[FOM] Query concerning measure.
joeshipman@aol.com
joeshipman at aol.com
Sun Feb 19 09:13:18 EST 2006
Taylor asks:
>Is it consistent with ZFC that there is a finitely additive set
function
>on ALL subsets of [0,1) that agrees with length for intervals,
>and is translation (i.e. rotation) invariant?
Not only is it consistent, it is provable! In fact, for any n, there is
a FINITELY additive measure on all subsets of [0,1]^n, or on R^n if you
allow +infinity as a value, that extends Lebesgue measure and is
TRANSLATION invariant. This follows from the Hahn-Banach theorem (which
requires the Axiom of Choice).
In dimensions higher than 2, you can't have it be ROTATION invariant
because of the Banach-Tarski paradox. In dimensions 1 and 2, you can
have it be both translation and rotation invariant.
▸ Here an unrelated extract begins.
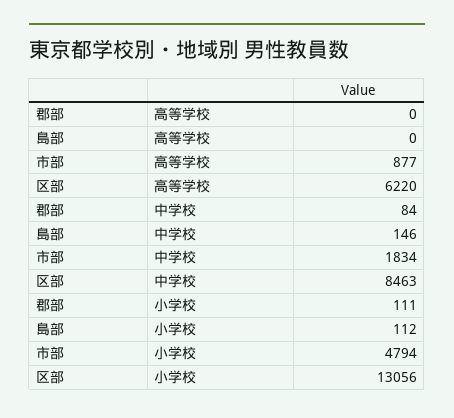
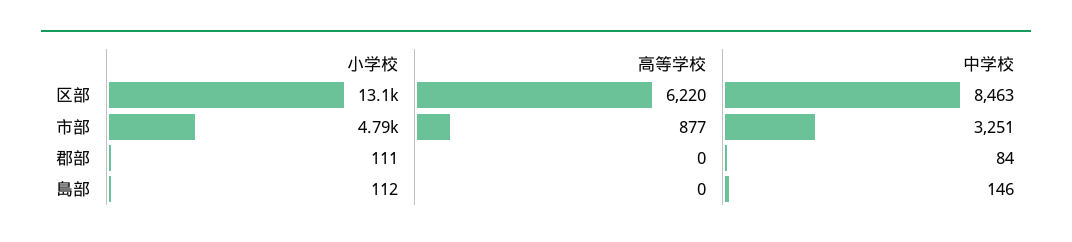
市部, 中学校: 1834 -> 3251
The key difference is that the symmetry group is nonabelian in
dimensions 3 and higher. (Technically, it is not only not abelian, but
not "amenable", a property equivalent to "not having a paradoxical
decomposition".) This allows you to embed, for example, the free
product of Z/2 and Z/3 into the rotation group; this subgroup is
generated by two rotations, and has a Banach-Tarski-like property that
it properly contains two of its own cosets, which allows you to
construct the Hausdorff paradoxical sphere decomposition by taking
equivalence classes of points on the sphere based on whether they are
related by a rotation in one of the cosets, choosing one point from
each equivalence class, and fiddling around to deal with countably many
exceptional points.
The Hahn-Banach argument doesn't work in R^3 when you allow rotations
because you no longer have a correspondence between vectors and
transformations on the vector space -- as long as you are only allowing
translations you can identify the points in R^n with the translations,
so the space is acting on itself and you can apply the theorem.